RuleException: ValueError in file /home/FM/tcunha/scripts/odp/scripts/odp, line 1551: Invalid RGBA argument: '#8e7ec26' File "/home/FM/tcunha/scripts/odp/scripts/odp", line 2132, in rule_plot_synteny_of_ALGs_plus_species File "/home/FM/tcunha/scripts/odp/scripts/odp", line 1551, in synteny_plot_sheet File "/home/FM/tcunha/miniconda3/envs/odp/lib/python3.11/site-packages/matplotlib/table.py", line 806, in table File "/home/FM/tcunha/miniconda3/envs/odp/lib/python3.11/site-packages/matplotlib/table.py", line 343, in add_cell File "/home/FM/tcunha/miniconda3/envs/odp/lib/python3.11/site-packages/matplotlib/_api/deprecation.py", line 454, in wrapper File "/home/FM/tcunha/miniconda3/envs/odp/lib/python3.11/site-packages/matplotlib/table.py", line 94, in init File "/home/FM/tcunha/miniconda3/envs/odp/lib/python3.11/site-packages/matplotlib/_api/deprecation.py", line 454, in wrapper File "/home/FM/tcunha/miniconda3/envs/odp/lib/python3.11/site-packages/matplotlib/patches.py", line 714, in init File "/home/FM/tcunha/miniconda3/envs/odp/lib/python3.11/site-packages/matplotlib/_api/deprecation.py", line 454, in wrapper File "/home/FM/tcunha/miniconda3/envs/odp/lib/python3.11/site-packages/matplotlib/patches.py", line 85, in init__ File "/home/FM/tcunha/miniconda3/envs/odp/lib/python3.11/site-packages/matplotlib/patches.py", line 359, in set_facecolor File "/home/FM/tcunha/miniconda3/envs/odp/lib/python3.11/site-packages/matplotlib/patches.py", line 347, in _set_facecolor File "/home/FM/tcunha/miniconda3/envs/odp/lib/python3.11/site-packages/matplotlib/colors.py", line 299, in to_rgba File "/home/FM/tcunha/miniconda3/envs/odp/lib/python3.11/site-packages/matplotlib/colors.py", line 374, in _to_rgba_no_colorcycle File "/home/FM/tcunha/miniconda3/envs/odp/lib/python3.11/concurrent/futures/thread.py", line 58, in run Removing output files of failed job plot_synteny_of_ALGs_plus_species since they might be corrupted: odp/step2-figures/ALG-species_plots/UnicellMetazoanLgs_Aaustraliensis_xy_reciprocal_best_hits.plotted.rbh Shutting down, this might take some time. Exiting because a job execution failed. Look above for error message

beroe commented 1 year ago

The color Invalid RGBA argument: '#8e7ec26' needs to be 8 digits long. It should probably have another 6 at the end.
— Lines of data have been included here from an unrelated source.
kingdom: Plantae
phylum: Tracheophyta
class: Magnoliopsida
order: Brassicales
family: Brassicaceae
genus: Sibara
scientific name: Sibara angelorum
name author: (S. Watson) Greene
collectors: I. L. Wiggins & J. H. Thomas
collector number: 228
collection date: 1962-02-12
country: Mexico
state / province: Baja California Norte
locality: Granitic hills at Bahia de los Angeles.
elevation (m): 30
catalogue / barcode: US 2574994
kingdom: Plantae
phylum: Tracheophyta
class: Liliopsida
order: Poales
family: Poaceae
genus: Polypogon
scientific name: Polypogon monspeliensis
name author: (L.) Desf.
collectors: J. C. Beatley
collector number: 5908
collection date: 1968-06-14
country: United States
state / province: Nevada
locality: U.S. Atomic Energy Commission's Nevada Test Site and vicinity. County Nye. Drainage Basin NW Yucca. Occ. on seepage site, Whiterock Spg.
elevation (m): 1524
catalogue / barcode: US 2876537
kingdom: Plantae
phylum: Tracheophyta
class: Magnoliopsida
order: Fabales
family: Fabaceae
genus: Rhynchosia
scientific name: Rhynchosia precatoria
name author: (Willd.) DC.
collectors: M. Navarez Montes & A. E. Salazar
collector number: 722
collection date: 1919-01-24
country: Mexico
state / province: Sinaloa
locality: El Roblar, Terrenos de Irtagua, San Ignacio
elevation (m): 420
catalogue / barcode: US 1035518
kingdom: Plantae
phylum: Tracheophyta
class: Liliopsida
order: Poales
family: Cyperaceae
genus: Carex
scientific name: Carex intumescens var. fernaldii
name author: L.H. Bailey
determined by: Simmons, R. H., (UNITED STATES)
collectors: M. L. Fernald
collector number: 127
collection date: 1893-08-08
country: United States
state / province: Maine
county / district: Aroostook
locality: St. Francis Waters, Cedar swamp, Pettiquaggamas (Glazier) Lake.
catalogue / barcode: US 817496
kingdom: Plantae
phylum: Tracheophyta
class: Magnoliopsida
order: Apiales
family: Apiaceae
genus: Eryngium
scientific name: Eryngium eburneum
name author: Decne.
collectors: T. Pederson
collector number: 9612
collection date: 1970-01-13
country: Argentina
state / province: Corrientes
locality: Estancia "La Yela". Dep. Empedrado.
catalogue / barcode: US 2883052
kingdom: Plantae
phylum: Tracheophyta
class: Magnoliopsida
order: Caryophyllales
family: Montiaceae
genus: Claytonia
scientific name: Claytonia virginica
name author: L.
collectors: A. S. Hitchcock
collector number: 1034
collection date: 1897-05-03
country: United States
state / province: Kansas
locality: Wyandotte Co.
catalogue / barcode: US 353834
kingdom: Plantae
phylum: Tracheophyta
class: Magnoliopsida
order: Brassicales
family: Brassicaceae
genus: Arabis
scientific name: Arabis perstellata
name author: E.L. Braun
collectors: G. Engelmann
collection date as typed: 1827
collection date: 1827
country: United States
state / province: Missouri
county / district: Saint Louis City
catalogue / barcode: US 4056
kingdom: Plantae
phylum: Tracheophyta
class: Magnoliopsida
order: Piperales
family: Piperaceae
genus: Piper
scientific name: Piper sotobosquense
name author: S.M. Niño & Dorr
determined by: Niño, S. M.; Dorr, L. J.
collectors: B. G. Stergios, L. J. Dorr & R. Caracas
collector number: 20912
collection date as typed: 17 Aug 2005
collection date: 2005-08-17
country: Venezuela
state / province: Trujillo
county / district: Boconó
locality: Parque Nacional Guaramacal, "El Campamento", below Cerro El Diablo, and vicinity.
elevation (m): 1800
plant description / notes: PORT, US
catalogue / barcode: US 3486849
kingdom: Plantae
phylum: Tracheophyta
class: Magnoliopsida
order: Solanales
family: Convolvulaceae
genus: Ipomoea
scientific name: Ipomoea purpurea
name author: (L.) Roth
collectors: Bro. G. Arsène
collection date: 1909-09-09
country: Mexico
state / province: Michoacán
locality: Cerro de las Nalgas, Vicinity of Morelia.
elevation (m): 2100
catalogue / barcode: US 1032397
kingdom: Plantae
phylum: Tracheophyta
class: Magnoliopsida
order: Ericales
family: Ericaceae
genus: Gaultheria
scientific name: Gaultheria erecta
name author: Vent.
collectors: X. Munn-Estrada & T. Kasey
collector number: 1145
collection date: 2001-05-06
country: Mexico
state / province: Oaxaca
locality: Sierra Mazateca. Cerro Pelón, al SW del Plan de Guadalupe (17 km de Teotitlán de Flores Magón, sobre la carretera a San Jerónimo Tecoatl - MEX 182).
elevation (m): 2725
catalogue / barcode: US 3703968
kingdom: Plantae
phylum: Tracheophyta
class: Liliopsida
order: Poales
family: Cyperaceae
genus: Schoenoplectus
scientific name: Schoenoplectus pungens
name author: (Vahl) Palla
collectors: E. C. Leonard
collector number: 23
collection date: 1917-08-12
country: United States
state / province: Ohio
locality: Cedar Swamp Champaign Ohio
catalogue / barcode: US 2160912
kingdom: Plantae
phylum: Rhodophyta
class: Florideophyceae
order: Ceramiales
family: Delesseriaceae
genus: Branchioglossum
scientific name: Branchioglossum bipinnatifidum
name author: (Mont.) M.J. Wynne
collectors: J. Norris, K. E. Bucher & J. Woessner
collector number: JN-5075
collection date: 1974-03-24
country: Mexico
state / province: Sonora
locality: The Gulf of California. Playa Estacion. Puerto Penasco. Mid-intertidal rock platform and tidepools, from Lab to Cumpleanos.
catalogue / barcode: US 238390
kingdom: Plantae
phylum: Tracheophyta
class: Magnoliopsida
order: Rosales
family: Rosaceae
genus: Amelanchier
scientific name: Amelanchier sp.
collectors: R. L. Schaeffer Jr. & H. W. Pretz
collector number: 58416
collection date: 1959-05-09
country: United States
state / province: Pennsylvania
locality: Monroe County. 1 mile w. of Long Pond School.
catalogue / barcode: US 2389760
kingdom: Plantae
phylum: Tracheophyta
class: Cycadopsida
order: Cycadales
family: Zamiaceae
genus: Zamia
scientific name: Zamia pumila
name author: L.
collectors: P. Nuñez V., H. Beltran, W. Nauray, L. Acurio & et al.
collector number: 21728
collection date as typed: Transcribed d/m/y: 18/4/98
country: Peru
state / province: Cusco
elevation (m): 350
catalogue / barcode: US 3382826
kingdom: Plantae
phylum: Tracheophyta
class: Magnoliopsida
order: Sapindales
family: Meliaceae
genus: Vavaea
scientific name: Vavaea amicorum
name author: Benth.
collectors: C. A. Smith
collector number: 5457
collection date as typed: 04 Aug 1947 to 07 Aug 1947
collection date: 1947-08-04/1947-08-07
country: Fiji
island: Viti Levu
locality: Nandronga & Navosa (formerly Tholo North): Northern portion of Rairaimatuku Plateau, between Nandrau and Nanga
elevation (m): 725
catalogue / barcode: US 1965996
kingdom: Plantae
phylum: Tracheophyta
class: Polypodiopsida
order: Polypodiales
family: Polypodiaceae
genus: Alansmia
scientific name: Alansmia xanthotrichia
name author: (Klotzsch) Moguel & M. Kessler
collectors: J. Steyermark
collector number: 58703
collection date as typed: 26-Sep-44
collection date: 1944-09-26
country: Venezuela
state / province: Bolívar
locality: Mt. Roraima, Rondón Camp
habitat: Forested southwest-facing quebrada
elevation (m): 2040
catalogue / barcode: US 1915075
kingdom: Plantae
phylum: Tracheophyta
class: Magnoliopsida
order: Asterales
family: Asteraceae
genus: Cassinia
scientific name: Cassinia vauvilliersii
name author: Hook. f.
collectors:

conchoecia commented 1 year ago

@tauanajc - I found the source of the error. I think it was caused by some software automatically incrementing the numbers at the end of the color string in one of the ALG database files.

The easiest fix right now is to delete the files called UnicellMetazoanLgs and UnicellMetazoanLgsOrthofinder from the LG_db folder. After doing this it should work.

tauanajc commented 1 year ago

Hi Darrin, sorry for the late reply. I don't have a LG_db folder, so I removed all files with UnicellMetazoanLgs* in the entire analysis, but the run still failed (perhaps I deleted files that shouldn't have). The dot plots should be sufficient for what I need at the moment, so I will try the ribbon plots again later on. Thanks again for all the help.

How should I cite opd at the moment? And you had mentioned that the set of species used to obtain the ALGs is slightly different than that in the Simakov 2022 paper right? Just for reference, could you please share which taxa odp uses? I am assuming the same phyla in the paper, Porifera, Cnidaria, and representatives of Bilateria.

Thanks!

conchoecia commented 1 year ago

Hi Tauana, the folder will be where you installed odp, so odp/LG_db/UnicellMetazoan*. I think they should be there, because I the BCnS_LGs plots would not have appeared otherwise. I am guessing that you following the install instructions and ran make.

I will work on making the interface easier to work with, but for now please let me know if you would like to get the subway plots/ribbon diagrams working properly for your species. I am also working on improving the implementation of this tool to make it easier for people to use.

The taxa used to generate the BCnS_LGs database were Branchiostoma floridae, Ephydatia muelleri, Hydra vulgaris, Pecten yessoensis, and Rhopilema esculentum.

conchoecia commented 1 year ago

Closed the issue, but please open again with new relevant info if need be.